Sunday, August 19, 2012

Polyphony versus homophony

The noun polyphony derives from the Greek words polys (many) and phone (voice, sound) and means “variety of sounds” [1]. With the Greek word homos for “same,” the noun homophony means “sameness of sounds” or “monotony of sounds.”

In linguistics, polyphony is a special form of polyvalence, which refers to the assignment of multiple values (meanings) to a written sign. The term polyphony stands for the multiplicity of sounds associated with a hieroglyph, symbol or character (and sequences thereof) belonging to the writing system of a spoken language [2]. For example, the letter combination ow is polyphonic: note its different pronunciation in the words towel, tow and tomorrow.

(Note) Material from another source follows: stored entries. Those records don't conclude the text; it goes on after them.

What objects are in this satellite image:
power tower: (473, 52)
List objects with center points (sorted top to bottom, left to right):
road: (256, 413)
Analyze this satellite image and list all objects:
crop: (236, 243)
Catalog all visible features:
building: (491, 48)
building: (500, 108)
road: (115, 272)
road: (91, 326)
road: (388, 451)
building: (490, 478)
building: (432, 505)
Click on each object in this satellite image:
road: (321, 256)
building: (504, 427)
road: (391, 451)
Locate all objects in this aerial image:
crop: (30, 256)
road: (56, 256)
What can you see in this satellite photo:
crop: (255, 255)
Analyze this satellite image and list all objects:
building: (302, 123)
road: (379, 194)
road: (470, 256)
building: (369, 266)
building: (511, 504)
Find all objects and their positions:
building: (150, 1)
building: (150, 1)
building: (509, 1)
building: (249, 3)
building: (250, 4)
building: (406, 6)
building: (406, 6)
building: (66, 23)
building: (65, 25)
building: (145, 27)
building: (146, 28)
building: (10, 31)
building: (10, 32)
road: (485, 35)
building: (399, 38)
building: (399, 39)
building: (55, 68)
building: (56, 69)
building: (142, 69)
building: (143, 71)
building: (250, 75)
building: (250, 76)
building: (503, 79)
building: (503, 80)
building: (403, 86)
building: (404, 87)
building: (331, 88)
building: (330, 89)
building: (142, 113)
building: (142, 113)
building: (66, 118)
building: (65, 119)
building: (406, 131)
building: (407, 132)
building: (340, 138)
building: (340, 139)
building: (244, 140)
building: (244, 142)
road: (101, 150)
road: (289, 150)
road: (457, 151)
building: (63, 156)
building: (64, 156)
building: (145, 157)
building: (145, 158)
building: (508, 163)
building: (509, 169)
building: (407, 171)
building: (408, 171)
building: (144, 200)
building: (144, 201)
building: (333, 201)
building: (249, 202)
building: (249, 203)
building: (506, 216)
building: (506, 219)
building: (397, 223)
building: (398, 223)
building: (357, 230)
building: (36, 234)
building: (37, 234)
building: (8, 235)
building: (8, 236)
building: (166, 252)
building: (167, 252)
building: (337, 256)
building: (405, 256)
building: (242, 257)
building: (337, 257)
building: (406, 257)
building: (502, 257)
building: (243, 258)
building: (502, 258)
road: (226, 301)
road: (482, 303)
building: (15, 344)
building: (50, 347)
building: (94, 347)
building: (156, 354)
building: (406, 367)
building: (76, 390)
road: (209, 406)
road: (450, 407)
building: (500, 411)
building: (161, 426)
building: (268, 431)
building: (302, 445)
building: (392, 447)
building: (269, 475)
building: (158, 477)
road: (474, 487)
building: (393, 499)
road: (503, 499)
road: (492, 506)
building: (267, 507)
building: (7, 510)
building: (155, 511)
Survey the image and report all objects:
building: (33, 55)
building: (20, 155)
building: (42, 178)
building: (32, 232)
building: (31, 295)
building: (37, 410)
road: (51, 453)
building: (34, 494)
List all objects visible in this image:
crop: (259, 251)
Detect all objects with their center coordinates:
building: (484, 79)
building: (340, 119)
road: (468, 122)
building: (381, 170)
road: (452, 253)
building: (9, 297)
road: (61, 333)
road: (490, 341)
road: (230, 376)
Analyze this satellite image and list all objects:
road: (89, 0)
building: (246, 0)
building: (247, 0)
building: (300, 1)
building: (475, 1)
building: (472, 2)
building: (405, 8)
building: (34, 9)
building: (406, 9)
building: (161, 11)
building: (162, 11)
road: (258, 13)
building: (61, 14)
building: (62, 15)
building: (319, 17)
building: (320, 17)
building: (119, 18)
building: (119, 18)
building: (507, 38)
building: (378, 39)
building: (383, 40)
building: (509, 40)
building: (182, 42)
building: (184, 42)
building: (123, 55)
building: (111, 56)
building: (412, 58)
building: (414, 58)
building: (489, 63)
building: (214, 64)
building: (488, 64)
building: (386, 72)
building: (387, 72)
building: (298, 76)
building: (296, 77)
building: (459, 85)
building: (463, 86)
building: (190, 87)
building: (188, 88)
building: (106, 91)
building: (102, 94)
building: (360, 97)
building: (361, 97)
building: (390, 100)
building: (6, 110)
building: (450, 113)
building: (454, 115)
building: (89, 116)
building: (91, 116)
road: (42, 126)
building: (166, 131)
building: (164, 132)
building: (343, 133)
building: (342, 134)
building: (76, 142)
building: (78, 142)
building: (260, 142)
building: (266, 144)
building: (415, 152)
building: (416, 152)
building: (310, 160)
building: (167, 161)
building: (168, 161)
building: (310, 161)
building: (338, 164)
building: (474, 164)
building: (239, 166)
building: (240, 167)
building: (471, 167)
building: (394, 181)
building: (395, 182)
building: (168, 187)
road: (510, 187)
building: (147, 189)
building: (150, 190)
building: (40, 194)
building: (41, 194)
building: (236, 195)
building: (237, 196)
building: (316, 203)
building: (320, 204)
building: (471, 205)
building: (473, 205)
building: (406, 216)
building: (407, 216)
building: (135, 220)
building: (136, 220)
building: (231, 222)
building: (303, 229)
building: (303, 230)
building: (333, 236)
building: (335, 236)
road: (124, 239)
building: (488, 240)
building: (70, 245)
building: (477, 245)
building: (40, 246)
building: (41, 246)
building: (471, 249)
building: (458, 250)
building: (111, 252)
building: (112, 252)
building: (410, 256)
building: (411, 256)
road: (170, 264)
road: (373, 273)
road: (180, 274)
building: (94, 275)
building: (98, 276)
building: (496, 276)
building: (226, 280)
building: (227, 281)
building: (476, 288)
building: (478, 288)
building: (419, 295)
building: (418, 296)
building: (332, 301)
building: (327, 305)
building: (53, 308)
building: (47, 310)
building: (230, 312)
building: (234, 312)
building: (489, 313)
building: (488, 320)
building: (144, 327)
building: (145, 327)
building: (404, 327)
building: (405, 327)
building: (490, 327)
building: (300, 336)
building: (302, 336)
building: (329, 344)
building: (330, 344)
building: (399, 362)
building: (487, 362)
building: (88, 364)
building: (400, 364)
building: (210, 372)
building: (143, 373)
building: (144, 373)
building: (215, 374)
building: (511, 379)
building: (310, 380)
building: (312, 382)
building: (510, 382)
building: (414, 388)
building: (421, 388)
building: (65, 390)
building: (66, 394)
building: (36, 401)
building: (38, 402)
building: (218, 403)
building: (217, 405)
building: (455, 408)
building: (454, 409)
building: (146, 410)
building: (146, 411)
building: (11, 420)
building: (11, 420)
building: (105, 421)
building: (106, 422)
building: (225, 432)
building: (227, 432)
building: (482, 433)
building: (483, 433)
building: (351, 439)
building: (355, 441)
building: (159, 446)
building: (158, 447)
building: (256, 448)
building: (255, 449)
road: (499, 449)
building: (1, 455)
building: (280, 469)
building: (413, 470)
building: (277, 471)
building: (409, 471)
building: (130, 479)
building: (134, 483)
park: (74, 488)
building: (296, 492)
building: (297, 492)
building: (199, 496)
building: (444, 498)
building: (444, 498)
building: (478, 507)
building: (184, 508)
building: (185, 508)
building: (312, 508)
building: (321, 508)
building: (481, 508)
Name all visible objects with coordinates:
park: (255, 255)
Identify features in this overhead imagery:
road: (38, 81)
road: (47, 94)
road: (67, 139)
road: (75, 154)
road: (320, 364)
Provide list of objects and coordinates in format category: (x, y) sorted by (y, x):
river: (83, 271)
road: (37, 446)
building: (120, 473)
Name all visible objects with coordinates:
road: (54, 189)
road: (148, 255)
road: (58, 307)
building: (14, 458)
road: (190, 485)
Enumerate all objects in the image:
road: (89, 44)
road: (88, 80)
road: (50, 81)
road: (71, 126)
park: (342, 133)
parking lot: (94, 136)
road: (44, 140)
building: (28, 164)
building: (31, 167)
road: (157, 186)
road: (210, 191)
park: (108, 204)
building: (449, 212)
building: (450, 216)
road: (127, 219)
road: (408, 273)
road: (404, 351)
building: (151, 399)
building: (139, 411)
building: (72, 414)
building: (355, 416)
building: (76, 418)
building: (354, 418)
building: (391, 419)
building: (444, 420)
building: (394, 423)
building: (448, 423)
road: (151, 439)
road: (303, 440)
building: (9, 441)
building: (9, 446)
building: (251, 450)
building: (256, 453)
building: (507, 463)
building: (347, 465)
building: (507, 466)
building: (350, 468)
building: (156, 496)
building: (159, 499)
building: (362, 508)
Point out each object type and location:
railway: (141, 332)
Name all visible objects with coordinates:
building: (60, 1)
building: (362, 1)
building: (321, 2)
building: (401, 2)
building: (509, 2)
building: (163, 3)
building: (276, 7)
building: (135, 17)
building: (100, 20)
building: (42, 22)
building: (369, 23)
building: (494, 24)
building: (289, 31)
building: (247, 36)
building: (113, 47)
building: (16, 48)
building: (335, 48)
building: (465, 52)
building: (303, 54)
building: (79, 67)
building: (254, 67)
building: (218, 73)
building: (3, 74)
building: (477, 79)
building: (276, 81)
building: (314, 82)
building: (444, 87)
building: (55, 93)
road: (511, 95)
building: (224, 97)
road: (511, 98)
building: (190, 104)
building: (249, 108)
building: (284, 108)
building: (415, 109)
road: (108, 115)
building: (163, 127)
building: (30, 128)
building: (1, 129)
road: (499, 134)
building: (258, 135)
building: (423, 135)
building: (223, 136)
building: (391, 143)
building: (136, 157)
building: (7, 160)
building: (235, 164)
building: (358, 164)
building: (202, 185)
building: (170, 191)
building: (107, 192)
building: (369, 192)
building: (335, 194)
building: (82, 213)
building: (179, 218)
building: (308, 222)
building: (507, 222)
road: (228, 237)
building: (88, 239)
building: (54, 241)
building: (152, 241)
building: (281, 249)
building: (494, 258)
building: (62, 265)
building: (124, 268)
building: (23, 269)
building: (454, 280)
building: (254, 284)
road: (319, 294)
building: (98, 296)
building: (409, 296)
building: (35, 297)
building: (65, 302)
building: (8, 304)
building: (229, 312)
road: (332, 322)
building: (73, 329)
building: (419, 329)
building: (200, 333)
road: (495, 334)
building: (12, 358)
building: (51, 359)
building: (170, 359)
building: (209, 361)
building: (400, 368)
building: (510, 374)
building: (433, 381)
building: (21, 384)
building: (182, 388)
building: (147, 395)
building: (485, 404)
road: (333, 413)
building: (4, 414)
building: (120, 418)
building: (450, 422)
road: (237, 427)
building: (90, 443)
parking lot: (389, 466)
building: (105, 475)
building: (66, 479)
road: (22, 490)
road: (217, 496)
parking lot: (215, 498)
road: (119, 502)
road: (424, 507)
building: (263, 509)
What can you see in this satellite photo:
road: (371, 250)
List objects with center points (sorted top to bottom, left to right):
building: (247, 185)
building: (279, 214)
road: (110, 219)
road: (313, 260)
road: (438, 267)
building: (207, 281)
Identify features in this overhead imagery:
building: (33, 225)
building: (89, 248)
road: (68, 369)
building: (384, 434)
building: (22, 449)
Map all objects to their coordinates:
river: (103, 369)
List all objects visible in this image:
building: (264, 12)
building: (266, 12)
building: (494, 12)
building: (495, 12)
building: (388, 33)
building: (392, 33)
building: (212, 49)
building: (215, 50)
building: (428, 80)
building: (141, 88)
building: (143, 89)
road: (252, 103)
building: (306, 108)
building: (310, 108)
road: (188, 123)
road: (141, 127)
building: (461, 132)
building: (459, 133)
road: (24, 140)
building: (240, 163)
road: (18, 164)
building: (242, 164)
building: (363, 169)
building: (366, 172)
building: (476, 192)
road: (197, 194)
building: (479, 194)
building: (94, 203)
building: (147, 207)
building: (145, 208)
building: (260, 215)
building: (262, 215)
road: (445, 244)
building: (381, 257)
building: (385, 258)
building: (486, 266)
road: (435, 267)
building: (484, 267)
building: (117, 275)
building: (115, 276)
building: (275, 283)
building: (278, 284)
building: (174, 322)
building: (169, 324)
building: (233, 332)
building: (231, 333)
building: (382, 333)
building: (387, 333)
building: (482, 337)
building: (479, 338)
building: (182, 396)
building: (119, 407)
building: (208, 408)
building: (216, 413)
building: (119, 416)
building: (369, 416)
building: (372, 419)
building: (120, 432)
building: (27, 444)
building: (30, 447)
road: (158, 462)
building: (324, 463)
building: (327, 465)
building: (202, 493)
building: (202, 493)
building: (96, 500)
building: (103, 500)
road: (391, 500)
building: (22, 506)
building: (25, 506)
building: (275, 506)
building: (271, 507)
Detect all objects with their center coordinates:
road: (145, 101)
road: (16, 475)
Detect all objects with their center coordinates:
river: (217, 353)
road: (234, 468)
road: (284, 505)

Homophony is the converse of polyphony. Michael Coe provides a striking example of homophony found in Mayan writing—originally presented by the epigrapher Stephen Houston [2]: Three significantly different looking glyphs, which are the signs for “four,” “snakes” and “sky,” have the same sound can (Yucatec language) or chan (Cholan language). Any of these three homophonic signs may occur as logograph in a phrase whenever this sound is required. This example further demonstrates the phoneticism of the Mayan writing system: although the hieroglyphs may have ideographic or semasiographic roots, they often “evolved” to represent specific sound values.

Keywords: linguistics, language, pronunciation, sign substitution, symbol substitution, glyph interchangeability, Maya homophony, spelling.

References and more to explore
[1] Online Etymology Dictionary: polyphony (n.), polyphonic (adj.) [].
[2] Michael D. Coe: Breaking the Maya Code. Thames & Hudson, New York, Revised Edition 1999; page 235 and Glossary.